Investigators Pinpoint Gene That Suppresses Spread of Melanoma

A new gene, designated KiSS-1, has been isolated from cells of malignant melanoma, in which metastatic potential was suppressed by the introduction of normal human chromosome 6. According to the research report in the December 4th Journal of the National Cancer Institute, KiSS-1 substantially suppresses the metastasis of melanoma in laboratory animals and may prove useful in the clinical setting for distinguishing metastatic from nonmetastatic melanomas.

In the report, Jeong-Hyung Lee, PhD, The Pennsylvania State University College of Medicine, and colleagues explain that tumor metastasis is now understood to be a multistep process involving complex interactions between tumor cells and host cells. To metastasize, say the authors, tumor cells must dissociate from the tumor mass, be transported to another site in the body, and establish themselves at that site, invading the surrounding tissue and responding to growth signals at the secondary site. Unless each step in this pathway is successfully accomplished, they state, metastases will not develop. Both positive and negative regulators exist for each step in this cascade of events, add Lee and coworkers, implicating the involvement of dozens of different genes.

In previous studies, Lee and colleagues found that introducing a normal human chromosome 6 into the highly metastatic human melanoma cell line C8161 almost entirely suppressed its metastatic properties, although the cells still were tumor-producing. This finding suggested that metastatic capability was the result of genetic changes occurring after the cells became tumorigenic, that at least some of these later mutations occurred on chromosome 6, and that one or more metastasis-suppressor genes might be located on chromosome 6 or regulated by genes on that chromosome.

Tumor-Suppressor Gene Isolated and Tested

In the current study, the researchers used a process known as subtractive hybridization to attempt to isolate the gene(s) in nonmalignant clones of C8161 cells responsible for suppressing metastasis. A previously unidentified gene, designated KiSS-1, was isolated and then introduced into unaltered (parental) malignant C8161 cells. Resulting clones expressing different levels of KiSS-1 were selected and each type was injected into separate groups of immune-deficient mice by two methods (either into the skin or directly into the circulatory system) designed to elicit spontaneous and induced (experimental) metastases, respectively. As controls, additional groups of mice were similarly injected with C8161 cells into which only the vector used to carry KiSS-1 was introduced.

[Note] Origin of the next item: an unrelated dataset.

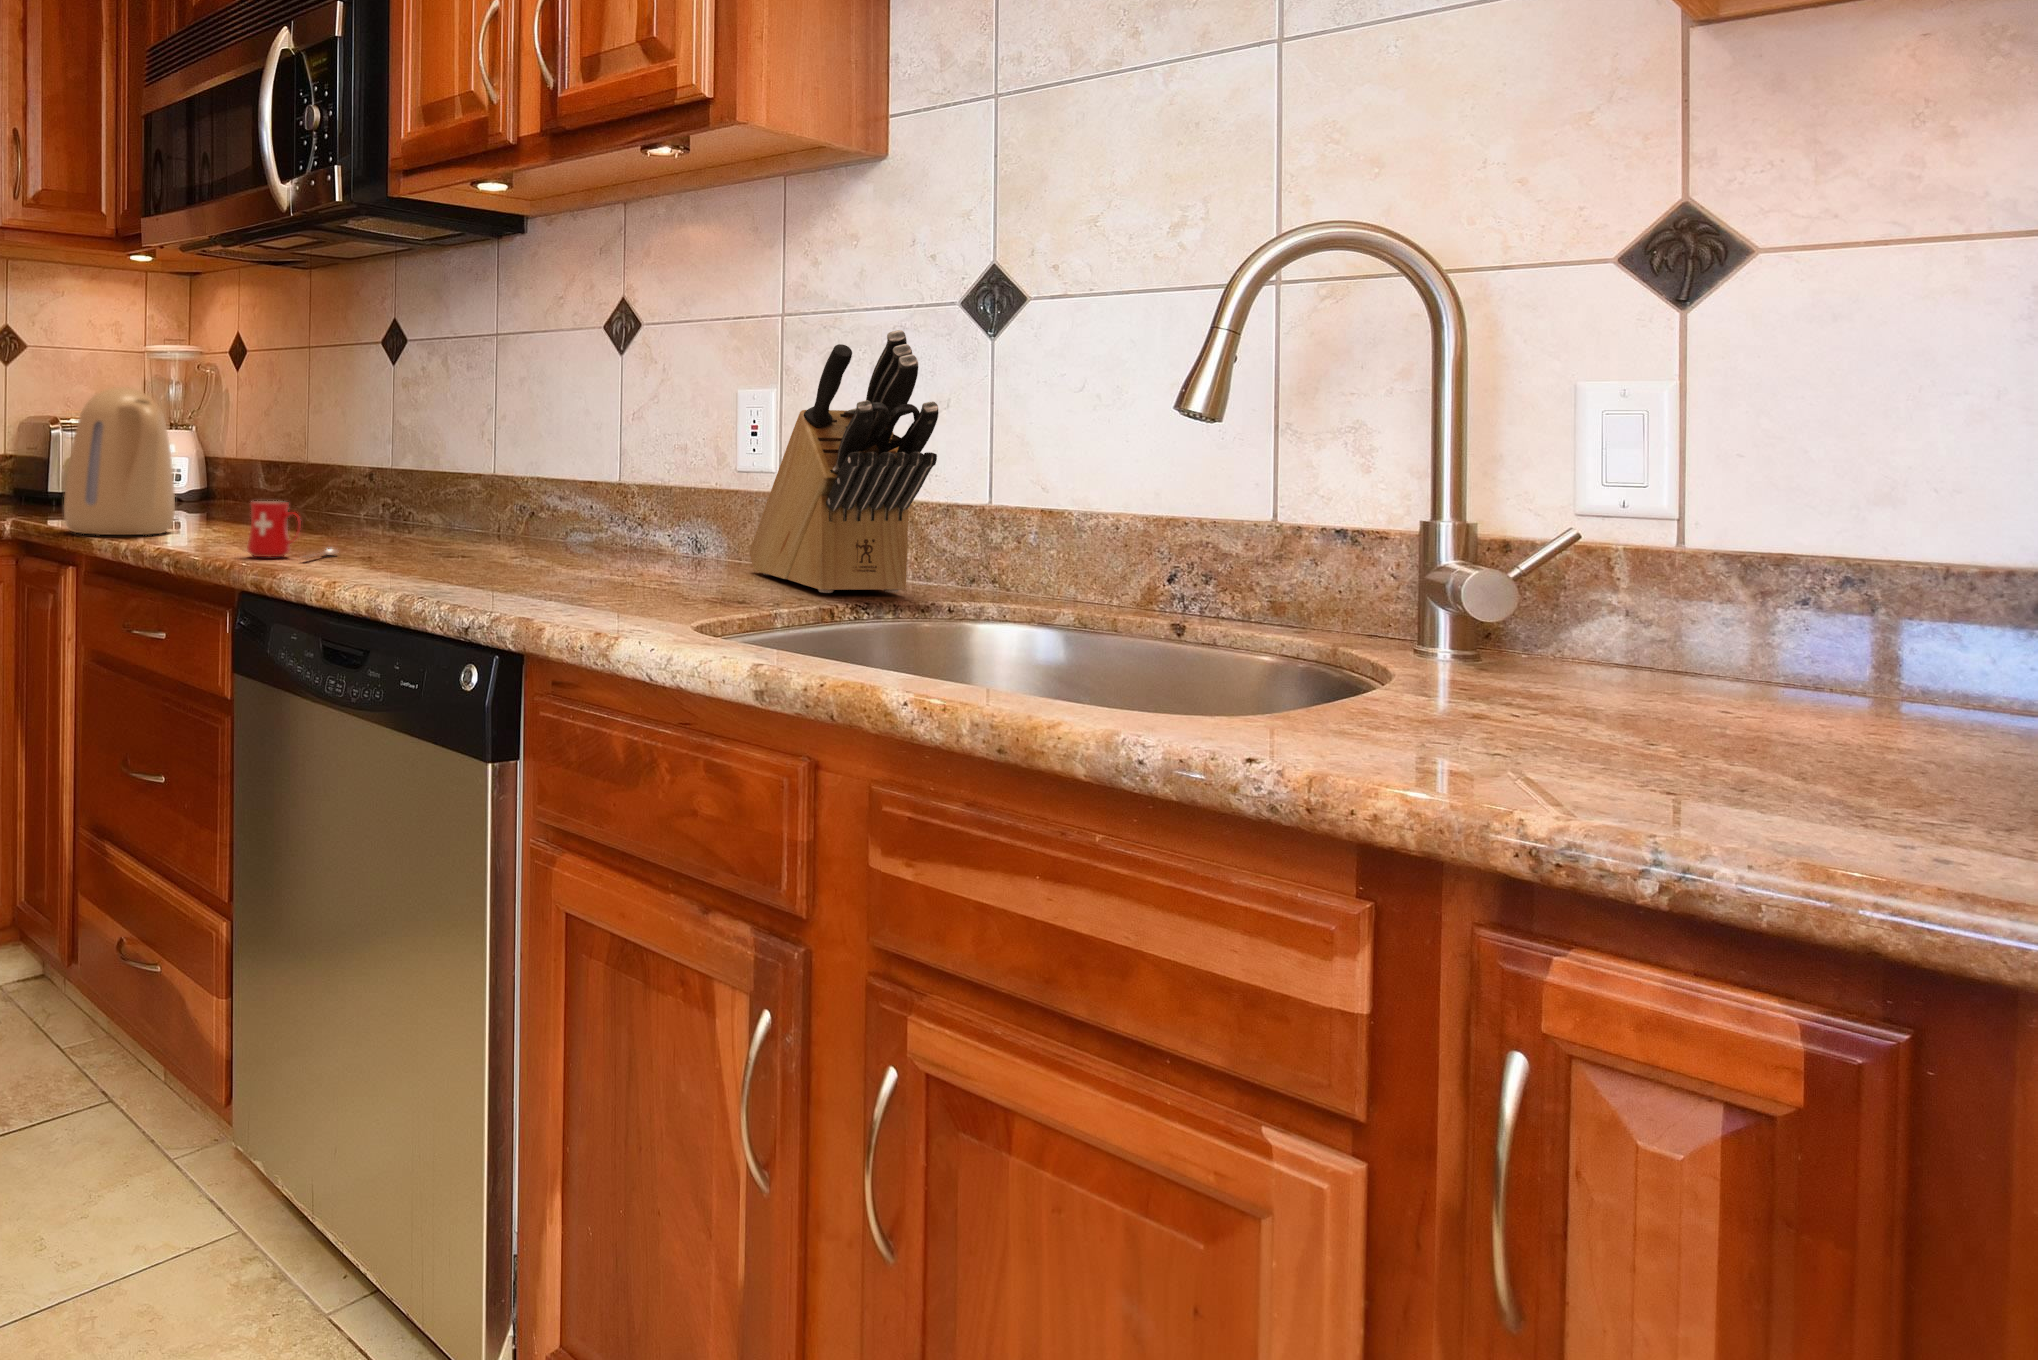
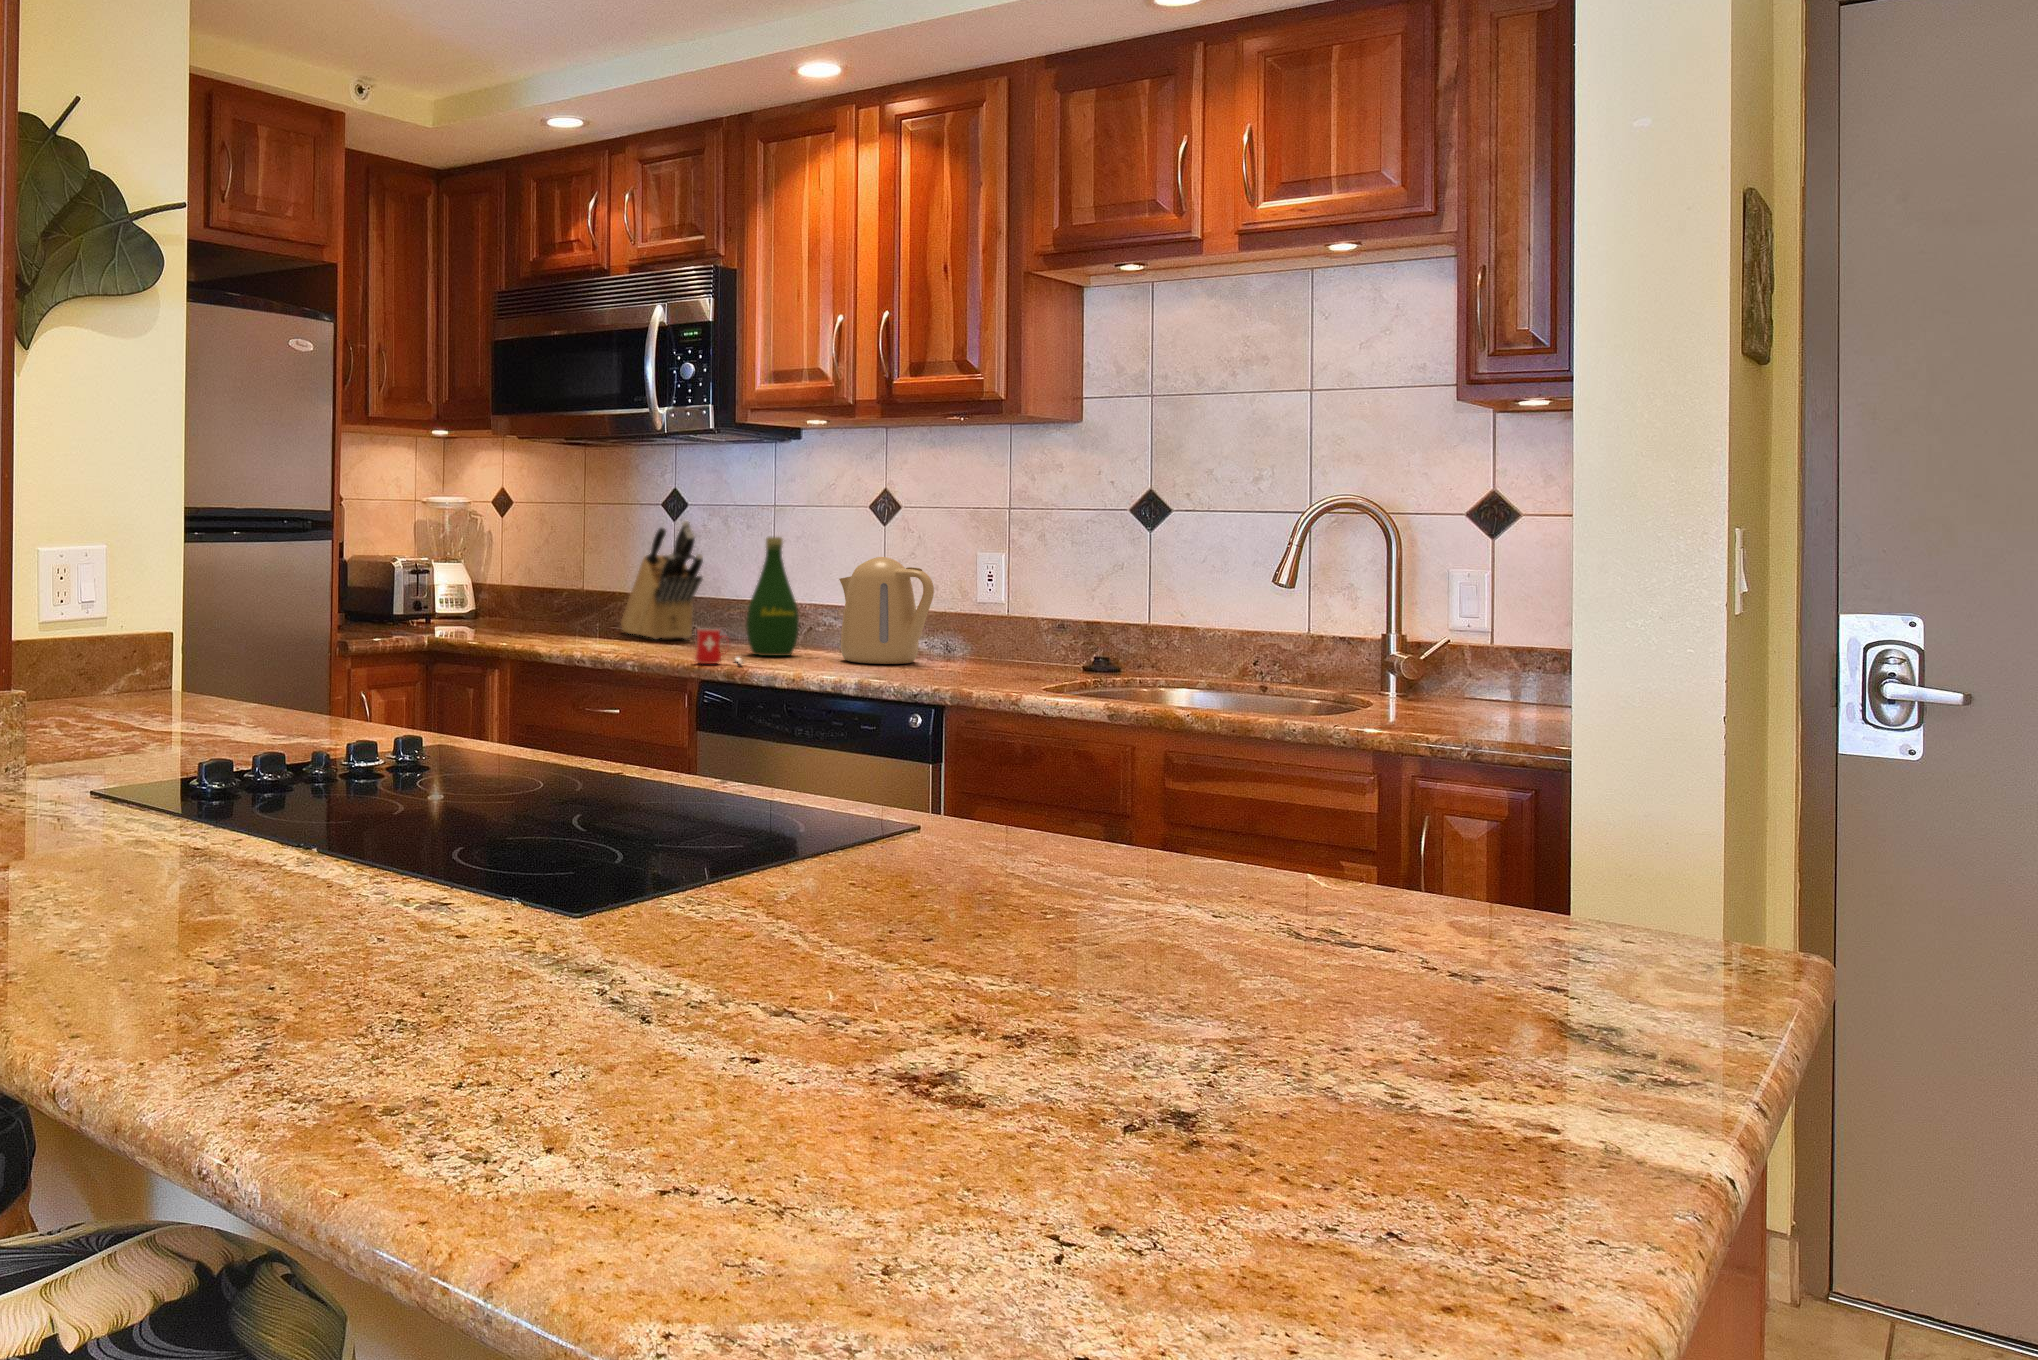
knife block: present [749,330,939,593] -> present [621,521,703,639]
bottle: none [384,365,464,549] -> present [746,537,799,656]
kettle: present [64,387,175,535] -> present [839,557,934,664]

In the test of spontaneous metastasis (measuring the ability of intradermally injected cells to metastasize to distant sites), the KiSS-1 clones were consistently less able to colonize lung or regional lymph nodes than the control C8161 cells. Parental C8161 cells resulted in an average of 50 lung metastases per mouse, and all mice had lymph node metastases. By contrast, the KiSS-1-expressing clones resulted in as few as one and no more than six lung metastases per animal and few instances of regional lymph node involvement.

In addition, the researchers tested various body tissues for the expression of messenger RNA (mRNA) by the KiSS-1 gene. KiSS-1 mRNA was abundant in placental tissue, and weak expression was found in the kidney. The authors note that KiSS-1 expression was also detected in normal human melanocytes, suggesting that it functions in normal melanoma precursor cells and that loss of the gene's expression may indicate greater potential for melanoma metastasis. Although the predicted protein product of KiSS-1 resembles protein products involved in certain cell signaling processes and/or cytoskeletal organization, the researchers caution that further study of the role of KiSS-1 in melanoma progression is needed. Additional experiments are also needed, they conclude, to determine whether KiSS-1 has a role in other cancers and whether it may be a useful marker for assessing melanoma progression in the clinical setting.

Translation of Findings to the Clinic Called Challenging

In an editorial accompanying this report, Isaiah J. Fidler, DVM, PhD, and Robert Radinsky, PhD, The University of Texas M. D. Anderson Cancer Center, Houston, observe that the identification of metastasis-suppressing genes can be expected to have far-reaching implications for diagnosing and treating disseminated cancer. But, say Fidler and Radinsky, the translation of these findings to clinical reality still faces serious challenges.

By the time of diagnosis, they say, many human tumors contain different types of cells with varying metastatic potential, which may limit the ability to predict a given tumor's metastatic potential using the expression level of metastasis-suppressing genes. Since metastasis can be produced from a small subpopulation of cells within the primary tumor, they add, the high expression level of metastasis-suppressing genes by the majority of the nonmetastatic cells in a primary tumor could mask a clinically relevant population of metastatic cells.

Moreover, say Fidler and Radinsky, detailed understanding of the function and regulation of metastasis-suppressing genes is needed to direct the development of therapeutic approaches designed to increase their expression. Despite these challenges, they maintain, a growing understanding of the molecular biology of cancer metastasis and the advent of new technologies offer unprecedented opportunities for inhibiting and treating cancer metastasis.